*Task brief*: Every record is to be copied unchanged, except that its pictures are removed.

◆ ◆ ◆

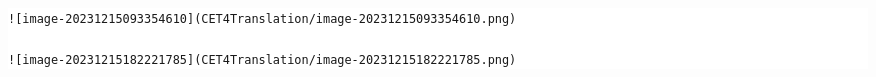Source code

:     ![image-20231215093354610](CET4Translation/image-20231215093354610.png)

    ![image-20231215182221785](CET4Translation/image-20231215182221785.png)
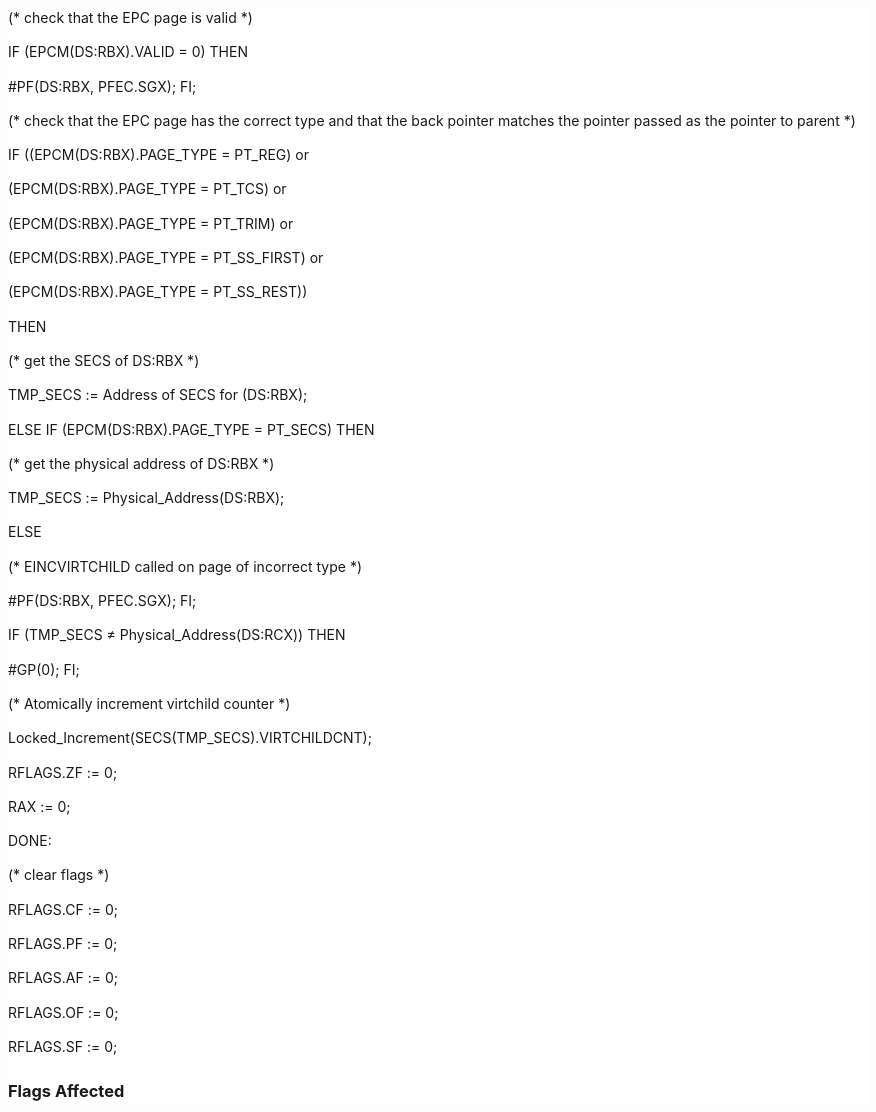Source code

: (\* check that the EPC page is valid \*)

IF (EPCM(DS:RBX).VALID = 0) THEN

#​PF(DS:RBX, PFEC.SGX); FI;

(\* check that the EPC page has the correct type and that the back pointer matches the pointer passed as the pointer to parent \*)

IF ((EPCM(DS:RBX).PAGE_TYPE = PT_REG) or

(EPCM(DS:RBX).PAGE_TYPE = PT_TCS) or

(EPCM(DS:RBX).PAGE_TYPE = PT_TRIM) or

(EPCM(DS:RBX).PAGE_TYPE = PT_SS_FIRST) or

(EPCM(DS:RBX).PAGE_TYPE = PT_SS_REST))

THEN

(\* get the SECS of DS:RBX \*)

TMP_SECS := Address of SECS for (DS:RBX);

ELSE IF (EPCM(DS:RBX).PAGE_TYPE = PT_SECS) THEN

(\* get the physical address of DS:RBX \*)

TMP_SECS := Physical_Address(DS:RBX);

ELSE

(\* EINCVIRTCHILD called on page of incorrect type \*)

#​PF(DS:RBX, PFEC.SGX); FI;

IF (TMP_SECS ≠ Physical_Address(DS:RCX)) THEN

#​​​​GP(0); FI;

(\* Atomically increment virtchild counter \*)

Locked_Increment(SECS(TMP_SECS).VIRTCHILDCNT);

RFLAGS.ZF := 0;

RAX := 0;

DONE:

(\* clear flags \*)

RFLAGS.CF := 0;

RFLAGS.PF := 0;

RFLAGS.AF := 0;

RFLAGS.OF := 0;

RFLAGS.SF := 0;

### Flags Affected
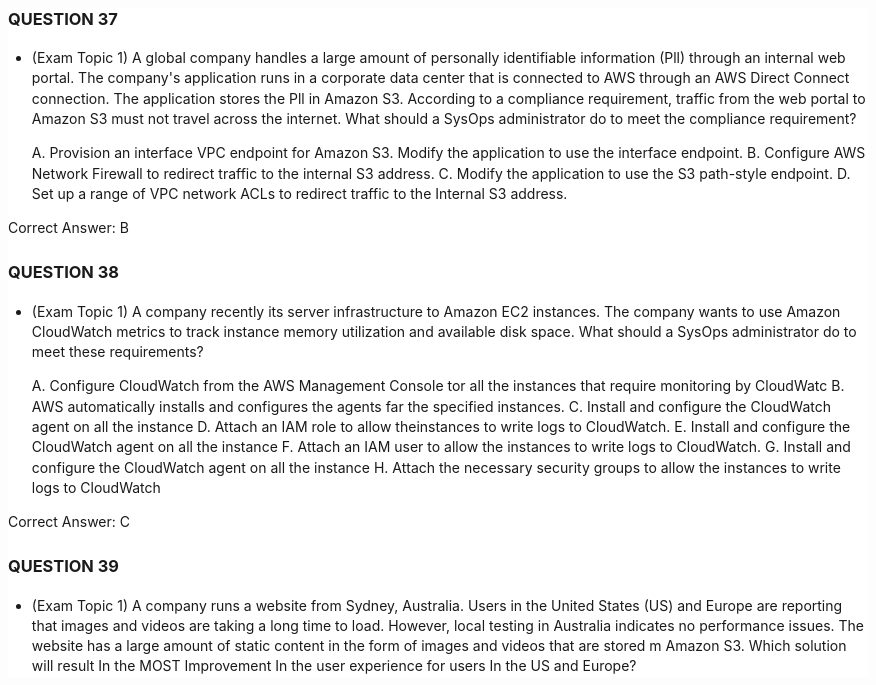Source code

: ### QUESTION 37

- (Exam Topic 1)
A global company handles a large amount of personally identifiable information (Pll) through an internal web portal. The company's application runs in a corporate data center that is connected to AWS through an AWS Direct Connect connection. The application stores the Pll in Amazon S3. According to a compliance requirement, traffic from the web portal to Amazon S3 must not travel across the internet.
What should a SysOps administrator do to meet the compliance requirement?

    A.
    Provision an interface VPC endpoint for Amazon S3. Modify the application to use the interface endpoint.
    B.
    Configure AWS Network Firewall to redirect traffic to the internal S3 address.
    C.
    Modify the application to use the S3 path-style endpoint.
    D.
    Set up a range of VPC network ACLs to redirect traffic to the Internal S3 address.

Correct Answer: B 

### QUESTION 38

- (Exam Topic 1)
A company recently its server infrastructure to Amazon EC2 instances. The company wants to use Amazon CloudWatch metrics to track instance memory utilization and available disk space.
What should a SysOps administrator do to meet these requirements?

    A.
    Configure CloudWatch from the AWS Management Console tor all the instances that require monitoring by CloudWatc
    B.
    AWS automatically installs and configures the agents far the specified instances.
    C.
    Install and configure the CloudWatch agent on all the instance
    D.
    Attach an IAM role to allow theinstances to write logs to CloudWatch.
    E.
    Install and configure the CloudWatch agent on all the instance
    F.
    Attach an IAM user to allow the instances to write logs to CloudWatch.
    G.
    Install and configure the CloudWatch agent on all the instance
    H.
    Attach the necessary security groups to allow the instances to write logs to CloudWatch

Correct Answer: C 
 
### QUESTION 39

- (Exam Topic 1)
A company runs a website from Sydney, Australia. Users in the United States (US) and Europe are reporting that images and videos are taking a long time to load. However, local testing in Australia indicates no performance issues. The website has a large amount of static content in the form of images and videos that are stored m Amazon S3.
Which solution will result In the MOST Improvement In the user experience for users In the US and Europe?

◆ ◆ ◆

*Task response*:
Source code

:     ![image-20231215093354610](CET4Translation/image-20231215093354610.png)

    ![image-20231215182221785](CET4Translation/image-20231215182221785.png)
Source code

: (\* check that the EPC page is valid \*)

IF (EPCM(DS:RBX).VALID = 0) THEN

#​PF(DS:RBX, PFEC.SGX); FI;

(\* check that the EPC page has the correct type and that the back pointer matches the pointer passed as the pointer to parent \*)

IF ((EPCM(DS:RBX).PAGE_TYPE = PT_REG) or

(EPCM(DS:RBX).PAGE_TYPE = PT_TCS) or

(EPCM(DS:RBX).PAGE_TYPE = PT_TRIM) or

(EPCM(DS:RBX).PAGE_TYPE = PT_SS_FIRST) or

(EPCM(DS:RBX).PAGE_TYPE = PT_SS_REST))

THEN

(\* get the SECS of DS:RBX \*)

TMP_SECS := Address of SECS for (DS:RBX);

ELSE IF (EPCM(DS:RBX).PAGE_TYPE = PT_SECS) THEN

(\* get the physical address of DS:RBX \*)

TMP_SECS := Physical_Address(DS:RBX);

ELSE

(\* EINCVIRTCHILD called on page of incorrect type \*)

#​PF(DS:RBX, PFEC.SGX); FI;

IF (TMP_SECS ≠ Physical_Address(DS:RCX)) THEN

#​​​​GP(0); FI;

(\* Atomically increment virtchild counter \*)

Locked_Increment(SECS(TMP_SECS).VIRTCHILDCNT);

RFLAGS.ZF := 0;

RAX := 0;

DONE:

(\* clear flags \*)

RFLAGS.CF := 0;

RFLAGS.PF := 0;

RFLAGS.AF := 0;

RFLAGS.OF := 0;

RFLAGS.SF := 0;

### Flags Affected
Source code

: ### QUESTION 37

- (Exam Topic 1)
A global company handles a large amount of personally identifiable information (Pll) through an internal web portal. The company's application runs in a corporate data center that is connected to AWS through an AWS Direct Connect connection. The application stores the Pll in Amazon S3. According to a compliance requirement, traffic from the web portal to Amazon S3 must not travel across the internet.
What should a SysOps administrator do to meet the compliance requirement?

    A.
    Provision an interface VPC endpoint for Amazon S3. Modify the application to use the interface endpoint.
    B.
    Configure AWS Network Firewall to redirect traffic to the internal S3 address.
    C.
    Modify the application to use the S3 path-style endpoint.
    D.
    Set up a range of VPC network ACLs to redirect traffic to the Internal S3 address.

Correct Answer: B 

### QUESTION 38

- (Exam Topic 1)
A company recently its server infrastructure to Amazon EC2 instances. The company wants to use Amazon CloudWatch metrics to track instance memory utilization and available disk space.
What should a SysOps administrator do to meet these requirements?

    A.
    Configure CloudWatch from the AWS Management Console tor all the instances that require monitoring by CloudWatc
    B.
    AWS automatically installs and configures the agents far the specified instances.
    C.
    Install and configure the CloudWatch agent on all the instance
    D.
    Attach an IAM role to allow theinstances to write logs to CloudWatch.
    E.
    Install and configure the CloudWatch agent on all the instance
    F.
    Attach an IAM user to allow the instances to write logs to CloudWatch.
    G.
    Install and configure the CloudWatch agent on all the instance
    H.
    Attach the necessary security groups to allow the instances to write logs to CloudWatch

Correct Answer: C 
 
### QUESTION 39

- (Exam Topic 1)
A company runs a website from Sydney, Australia. Users in the United States (US) and Europe are reporting that images and videos are taking a long time to load. However, local testing in Australia indicates no performance issues. The website has a large amount of static content in the form of images and videos that are stored m Amazon S3.
Which solution will result In the MOST Improvement In the user experience for users In the US and Europe?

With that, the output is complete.